Public defenders across the state describe their caseloads as “crushing” and “overwhelming,” far above national standards. Most public defender offices operate with 20% to 45% fewer attorneys than prosecutors, and none of the 33 surveyed counties meet minimum staffing standards for investigators or social workers.

Some offices are forced to refuse new cases because they cannot meet the basic ethical duties of representation. In the instance that an office declines to represent a defendant, the next tier of the public defense system will assign an attorney. In most cases, that means the system will rely on private attorneys who contract with the county to provide legal representation when the institutional or existing contract system cannot.

Meanwhile, California spends 77% more on prosecution, employing over 1,000 more lawyers and 3,700 more support staff in district attorneys’ offices.

In rural communities, where salaries lag far behind living costs, the crisis is especially dire. Many counties struggle to recruit and retain qualified attorneys. Californians languish in jail, accept plea deals they shouldn’t and face wrongful convictions because their attorneys lack the time or resources to investigate and effectively litigate their cases.

This is not a new revelation. It reflects a decades-long pattern of neglect.

In 2008, a statewide commission of law enforcement and defense stakeholders, including former Gov. Jerry Brown, recommended a system overhaul. In 2016, the American Civil Liberties Union (ACLU) sued Fresno County and the State of California over systemic failures. In 2022, the Legislative Analyst’s Office warned that the state lacked even basic data to measure the quality of indigent defense.

Just this year, a report from the ACLU and the Wren Collective found that many California counties continue to rely on low-bid, flat-fee contract systems — an arrangement outlawed in other states because it creates a conflict of interest and erodes the right to effective assistance of counsel.

Other large states have responded to similar crises by creating statewide commissions and providing consistent funding. New York, Michigan and Texas all acted after lawsuits exposed the same structural deficits California faces today. Yet Sacramento remains silent, content to study the problem while attorneys burn out and communities suffer.

Six years ago, California courts warned that the state cannot simply abandon its responsibility to its citizens by pushing the financial costs of public defense onto counties. Nevertheless, our state government continues to wash its hands of what happens in its criminal courts, underwriting prosecution while forcing resource limited counties and the poor communities they serve to fend for themselves.

California prides itself on being a national leader in justice reform.
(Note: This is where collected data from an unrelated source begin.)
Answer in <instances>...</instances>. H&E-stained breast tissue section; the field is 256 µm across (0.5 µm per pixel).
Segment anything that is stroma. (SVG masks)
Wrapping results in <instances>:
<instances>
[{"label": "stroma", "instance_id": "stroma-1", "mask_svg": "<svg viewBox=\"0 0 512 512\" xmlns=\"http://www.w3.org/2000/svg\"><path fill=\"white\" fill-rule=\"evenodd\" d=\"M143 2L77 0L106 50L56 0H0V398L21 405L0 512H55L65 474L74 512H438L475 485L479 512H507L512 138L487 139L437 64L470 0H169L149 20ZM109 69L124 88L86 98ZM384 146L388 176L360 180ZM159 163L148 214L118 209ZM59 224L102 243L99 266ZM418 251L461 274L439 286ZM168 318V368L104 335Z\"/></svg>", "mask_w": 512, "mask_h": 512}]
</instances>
Yet when it comes to defending the poor, it is a national outlier — and the consequences are playing out in courtrooms and jail cells every day.

Gov. Gavin Newsom and progressive legislators have repeatedly proclaimed a commitment to ending the school-to-prison pipeline and fixing a broken criminal justice system. It is logically disingenuous to make those claims while simultaneously ignoring California’s public defense system, especially when public defenders represent most citizens charged with crimes. This contradiction must end.
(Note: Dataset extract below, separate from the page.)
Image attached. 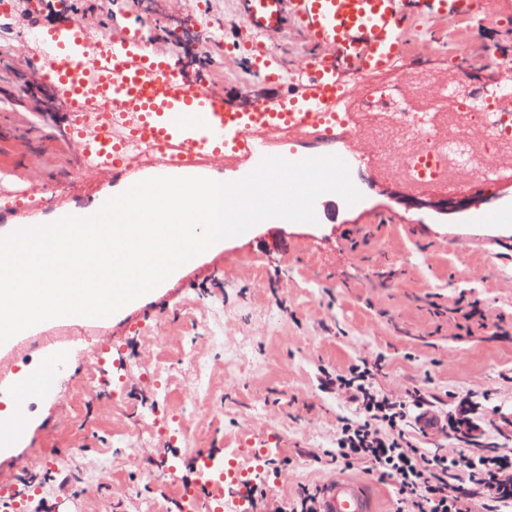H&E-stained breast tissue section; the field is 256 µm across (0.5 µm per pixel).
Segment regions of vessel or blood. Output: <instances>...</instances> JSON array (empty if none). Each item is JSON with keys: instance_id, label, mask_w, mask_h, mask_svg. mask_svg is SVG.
<instances>
[{"instance_id": "b4317fda", "label": "vessel or blood", "mask_w": 512, "mask_h": 512, "mask_svg": "<svg viewBox=\"0 0 512 512\" xmlns=\"http://www.w3.org/2000/svg\"><path fill=\"white\" fill-rule=\"evenodd\" d=\"M239 4L246 31L256 37L250 46L249 64L279 89L275 100L246 110L226 103L206 84L187 81L168 55L143 49L131 33L106 38L77 55L69 46L78 30H46L56 66L40 73L39 80L60 94L70 142L82 146L75 115L82 111L88 96L94 95L116 109L133 110L129 141L155 145L172 173L190 171L203 158H223L245 141L258 148L287 126L306 128L302 143L307 153L333 155L338 153L339 137L336 103L346 76H371L394 68L405 55L409 36L421 23L452 24L496 15L494 0H239ZM289 22L306 47L297 62L299 80L295 83L284 82L279 68L272 65L269 53L257 41L258 35L280 32ZM89 69L96 74L92 86L81 78ZM98 143L112 158L113 181L132 186L134 159L110 138H99ZM62 359V353H44L36 371L11 381L15 410L0 415V443L20 436L19 409L47 390ZM212 457L208 450L195 457L196 478L190 494L198 512H223V485L239 480L237 472L215 470ZM320 500V512L374 509L366 484L347 478L323 486Z\"/></svg>"}]
</instances>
The Legislature can no longer neglect county public defense systems simply because it has done so since 1913. Lawmakers must create a statewide public defense commission with real authority to set standards, assess needs and require accountability. And the state must finally provide sufficient funding to close the vast resource gap between prosecutors and public defenders so that courtroom outcomes reflect evidence and fairness — not wealth or ZIP code.

California’s leaders cannot continue to claim moral leadership while presiding over a constitutional failure of their own making. The right to counsel is not optional: Every day the state refuses to act, thousands of Californians are effectively denied that right.

Tracy Macuga is chief public defender of Santa Barbara County.